Source extract —

>>

From: Giovanni Richmon on
Dear community,

For the given x and y=f(x) values, I would like to obtain b-spline coefficients.
How do I obtain these coefficients? I there an easy and fast way to do this with Matlab?

Example:
N=number of nodes
xi=0;
xe=pi/2;
x=linspace(xi,xe,N);
y=sin(x);
if quadratic b-splines are constructed, then there must be N+1 coefficents (c) for N nodes
and we have N equations
0.5 c(1)+0.5 c(2)=y(1)
0.5 c(2) +0.5 c(3)=y(2)
....
0.5 c(N) +0.5 c(N+1)=y(N)

In addition, it can be considered to add one more equation while considering boundary condition.
For exmple: y'(pi/2)=0;
so
-c(N)+c(N+1)=0 for quadratic case

Is there a matlab function to do this consideration for cubic, quadratic b-splines,...?

Best Regards

Giovanni
From: Matt on
"Giovanni Richmon" <g.richmon(a)yahoo.co.uk> wrote in message <h7rcte$8ho$1(a)fred.mathworks.com>...
> Dear community,
>
> For the given x and y=f(x) values, I would like to obtain b-spline coefficients.
> How do I obtain these coefficients? I there an easy and fast way to do this with Matlab?
>
> Example:
> N=number of nodes
> xi=0;
> xe=pi/2;
> x=linspace(xi,xe,N);
> y=sin(x);
> if quadratic b-splines are constructed, then there must be N+1 coefficents (c) for N nodes
> and we have N equations
> 0.5 c(1)+0.5 c(2)=y(1)
> 0.5 c(2) +0.5 c(3)=y(2)
> ...
> 0.5 c(N) +0.5 c(N+1)=y(N)
>
> In addition, it can be considered to add one more equation while considering boundary condition.
> For exmple: y'(pi/2)=0;
> so
> -c(N)+c(N+1)=0 for quadratic case
>
> Is there a matlab function to do this consideration for cubic, quadratic b-splines,...?

<<

Dataset rows —
>>

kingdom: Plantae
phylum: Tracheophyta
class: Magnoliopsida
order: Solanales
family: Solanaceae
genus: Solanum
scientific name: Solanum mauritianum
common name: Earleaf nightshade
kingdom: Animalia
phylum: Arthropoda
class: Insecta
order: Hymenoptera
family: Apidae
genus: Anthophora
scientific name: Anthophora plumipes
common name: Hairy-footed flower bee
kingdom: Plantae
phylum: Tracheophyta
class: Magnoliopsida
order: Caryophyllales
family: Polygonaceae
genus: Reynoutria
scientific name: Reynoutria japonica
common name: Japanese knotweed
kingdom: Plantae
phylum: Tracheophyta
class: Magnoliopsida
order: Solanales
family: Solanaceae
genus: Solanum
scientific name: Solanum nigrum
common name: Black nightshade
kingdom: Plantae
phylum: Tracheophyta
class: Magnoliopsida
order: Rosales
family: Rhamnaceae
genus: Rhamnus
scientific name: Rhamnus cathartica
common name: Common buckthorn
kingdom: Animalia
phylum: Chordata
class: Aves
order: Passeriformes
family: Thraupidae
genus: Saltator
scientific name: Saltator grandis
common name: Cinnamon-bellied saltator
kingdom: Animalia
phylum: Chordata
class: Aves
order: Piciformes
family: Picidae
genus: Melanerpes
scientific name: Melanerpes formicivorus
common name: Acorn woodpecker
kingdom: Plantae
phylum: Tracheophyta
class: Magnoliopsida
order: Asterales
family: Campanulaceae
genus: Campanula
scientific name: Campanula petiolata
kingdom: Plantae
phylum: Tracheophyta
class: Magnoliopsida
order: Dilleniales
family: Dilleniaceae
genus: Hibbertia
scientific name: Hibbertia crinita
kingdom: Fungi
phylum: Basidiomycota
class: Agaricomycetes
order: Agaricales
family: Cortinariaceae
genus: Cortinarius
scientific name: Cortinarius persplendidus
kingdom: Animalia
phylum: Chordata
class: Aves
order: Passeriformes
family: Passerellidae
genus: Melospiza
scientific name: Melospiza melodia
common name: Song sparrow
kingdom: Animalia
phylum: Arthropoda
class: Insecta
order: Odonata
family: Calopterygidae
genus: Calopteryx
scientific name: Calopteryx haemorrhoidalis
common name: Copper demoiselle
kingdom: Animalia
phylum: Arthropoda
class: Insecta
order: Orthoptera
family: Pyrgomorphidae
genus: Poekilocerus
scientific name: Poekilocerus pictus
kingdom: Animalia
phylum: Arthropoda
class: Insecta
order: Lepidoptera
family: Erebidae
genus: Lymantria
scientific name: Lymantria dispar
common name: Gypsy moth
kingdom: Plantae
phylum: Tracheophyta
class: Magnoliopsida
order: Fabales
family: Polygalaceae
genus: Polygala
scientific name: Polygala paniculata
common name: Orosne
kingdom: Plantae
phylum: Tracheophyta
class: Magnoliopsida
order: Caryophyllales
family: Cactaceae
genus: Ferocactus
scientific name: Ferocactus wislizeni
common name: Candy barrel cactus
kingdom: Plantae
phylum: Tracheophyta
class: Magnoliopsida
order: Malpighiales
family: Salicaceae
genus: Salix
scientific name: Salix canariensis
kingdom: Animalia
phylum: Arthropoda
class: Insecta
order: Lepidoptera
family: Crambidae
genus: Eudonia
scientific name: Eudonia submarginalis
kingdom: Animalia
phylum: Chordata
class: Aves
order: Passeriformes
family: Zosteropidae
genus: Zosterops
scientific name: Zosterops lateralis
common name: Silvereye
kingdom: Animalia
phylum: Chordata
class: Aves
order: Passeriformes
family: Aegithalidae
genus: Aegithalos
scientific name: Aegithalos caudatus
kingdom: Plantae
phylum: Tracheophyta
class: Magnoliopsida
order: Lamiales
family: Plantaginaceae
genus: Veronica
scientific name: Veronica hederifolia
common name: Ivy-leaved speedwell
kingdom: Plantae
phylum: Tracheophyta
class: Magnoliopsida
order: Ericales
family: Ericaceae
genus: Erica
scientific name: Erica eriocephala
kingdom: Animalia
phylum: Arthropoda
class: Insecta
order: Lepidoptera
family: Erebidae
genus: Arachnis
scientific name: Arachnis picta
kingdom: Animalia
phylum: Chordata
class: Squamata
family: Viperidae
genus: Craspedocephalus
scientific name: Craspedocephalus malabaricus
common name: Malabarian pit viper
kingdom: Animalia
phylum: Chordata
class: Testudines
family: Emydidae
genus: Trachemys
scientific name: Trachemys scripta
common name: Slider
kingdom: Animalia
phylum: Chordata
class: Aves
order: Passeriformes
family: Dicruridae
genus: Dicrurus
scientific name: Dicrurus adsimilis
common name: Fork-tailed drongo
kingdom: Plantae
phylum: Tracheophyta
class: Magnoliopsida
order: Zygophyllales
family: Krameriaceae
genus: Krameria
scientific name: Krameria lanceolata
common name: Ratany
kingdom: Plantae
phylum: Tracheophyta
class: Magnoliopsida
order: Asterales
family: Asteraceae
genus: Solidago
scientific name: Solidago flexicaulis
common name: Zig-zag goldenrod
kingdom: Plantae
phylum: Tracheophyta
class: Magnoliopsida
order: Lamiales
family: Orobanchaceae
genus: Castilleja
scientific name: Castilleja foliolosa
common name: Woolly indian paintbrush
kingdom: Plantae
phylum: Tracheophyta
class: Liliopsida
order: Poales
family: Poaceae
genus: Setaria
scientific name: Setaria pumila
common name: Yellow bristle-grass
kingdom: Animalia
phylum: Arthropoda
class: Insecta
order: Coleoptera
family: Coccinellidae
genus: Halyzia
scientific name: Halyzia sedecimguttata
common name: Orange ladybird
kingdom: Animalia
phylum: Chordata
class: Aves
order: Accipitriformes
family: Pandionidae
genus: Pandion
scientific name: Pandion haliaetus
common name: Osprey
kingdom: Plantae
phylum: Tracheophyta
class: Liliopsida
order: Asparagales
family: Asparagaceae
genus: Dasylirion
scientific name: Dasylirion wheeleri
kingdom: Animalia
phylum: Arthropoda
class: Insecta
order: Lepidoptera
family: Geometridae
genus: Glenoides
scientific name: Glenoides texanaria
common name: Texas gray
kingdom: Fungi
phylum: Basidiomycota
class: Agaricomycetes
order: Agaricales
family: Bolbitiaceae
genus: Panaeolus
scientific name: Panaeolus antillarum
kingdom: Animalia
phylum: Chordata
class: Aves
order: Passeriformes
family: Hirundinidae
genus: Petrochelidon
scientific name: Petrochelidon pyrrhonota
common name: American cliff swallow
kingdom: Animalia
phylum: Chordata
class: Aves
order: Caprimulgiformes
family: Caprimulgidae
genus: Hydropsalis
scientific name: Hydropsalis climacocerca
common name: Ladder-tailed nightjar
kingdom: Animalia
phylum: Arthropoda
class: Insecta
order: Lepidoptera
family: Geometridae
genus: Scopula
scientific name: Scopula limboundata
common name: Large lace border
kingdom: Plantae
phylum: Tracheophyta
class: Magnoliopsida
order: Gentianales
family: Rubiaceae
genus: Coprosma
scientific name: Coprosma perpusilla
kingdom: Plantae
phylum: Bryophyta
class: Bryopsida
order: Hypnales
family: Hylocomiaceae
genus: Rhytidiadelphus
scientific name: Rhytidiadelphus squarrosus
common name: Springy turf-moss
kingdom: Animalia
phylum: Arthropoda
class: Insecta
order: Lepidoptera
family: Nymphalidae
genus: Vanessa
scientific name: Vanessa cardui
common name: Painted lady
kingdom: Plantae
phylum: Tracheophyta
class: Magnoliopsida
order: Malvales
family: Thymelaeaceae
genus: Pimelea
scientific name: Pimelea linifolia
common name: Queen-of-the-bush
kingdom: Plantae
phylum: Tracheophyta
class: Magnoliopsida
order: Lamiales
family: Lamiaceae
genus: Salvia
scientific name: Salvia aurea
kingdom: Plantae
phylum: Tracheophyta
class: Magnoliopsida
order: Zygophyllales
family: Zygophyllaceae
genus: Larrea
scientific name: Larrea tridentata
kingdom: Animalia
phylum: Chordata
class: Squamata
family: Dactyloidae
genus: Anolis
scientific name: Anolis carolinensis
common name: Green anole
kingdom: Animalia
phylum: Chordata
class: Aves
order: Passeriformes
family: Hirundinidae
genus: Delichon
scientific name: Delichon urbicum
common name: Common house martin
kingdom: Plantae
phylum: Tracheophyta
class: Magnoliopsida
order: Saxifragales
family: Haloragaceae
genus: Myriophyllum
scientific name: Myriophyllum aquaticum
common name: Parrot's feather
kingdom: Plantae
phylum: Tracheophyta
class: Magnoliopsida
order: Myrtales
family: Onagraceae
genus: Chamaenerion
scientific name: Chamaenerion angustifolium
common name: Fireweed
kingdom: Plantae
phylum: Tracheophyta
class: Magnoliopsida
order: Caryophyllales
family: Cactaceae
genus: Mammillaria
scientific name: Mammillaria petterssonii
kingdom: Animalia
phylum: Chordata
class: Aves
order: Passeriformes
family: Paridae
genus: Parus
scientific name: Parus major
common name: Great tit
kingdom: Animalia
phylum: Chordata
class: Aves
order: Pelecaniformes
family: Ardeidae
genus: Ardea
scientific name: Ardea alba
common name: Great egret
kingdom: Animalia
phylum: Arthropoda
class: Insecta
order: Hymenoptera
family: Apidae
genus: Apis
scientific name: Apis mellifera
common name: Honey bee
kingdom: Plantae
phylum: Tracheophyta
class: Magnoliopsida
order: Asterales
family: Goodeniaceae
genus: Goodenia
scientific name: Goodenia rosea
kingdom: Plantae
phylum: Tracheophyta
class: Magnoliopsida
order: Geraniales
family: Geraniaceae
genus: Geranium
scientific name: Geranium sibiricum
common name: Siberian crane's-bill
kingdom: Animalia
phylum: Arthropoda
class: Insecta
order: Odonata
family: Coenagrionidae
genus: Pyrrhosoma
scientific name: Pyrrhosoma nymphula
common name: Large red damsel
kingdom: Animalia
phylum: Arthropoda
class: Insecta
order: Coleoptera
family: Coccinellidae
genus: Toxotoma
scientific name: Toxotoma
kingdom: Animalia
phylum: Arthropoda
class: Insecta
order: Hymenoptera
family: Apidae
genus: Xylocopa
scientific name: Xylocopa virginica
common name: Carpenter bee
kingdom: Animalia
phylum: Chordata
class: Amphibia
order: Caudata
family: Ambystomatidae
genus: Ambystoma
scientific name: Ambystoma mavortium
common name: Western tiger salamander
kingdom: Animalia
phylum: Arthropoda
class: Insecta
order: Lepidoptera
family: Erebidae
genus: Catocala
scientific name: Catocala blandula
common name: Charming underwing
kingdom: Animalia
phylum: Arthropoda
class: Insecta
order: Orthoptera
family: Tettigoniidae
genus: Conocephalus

<<

Task to carry out —
Answer these about the b-spline forum thread:
1. What value is xe set to in the first post's example?
2. How many coefficients does the first post say quadratic b-splines need for N nodes?
3. What equation does the first post give for the boundary condition in the quadratic case?

Response —
1. pi/2
2. N+1
3. -c(N)+c(N+1)=0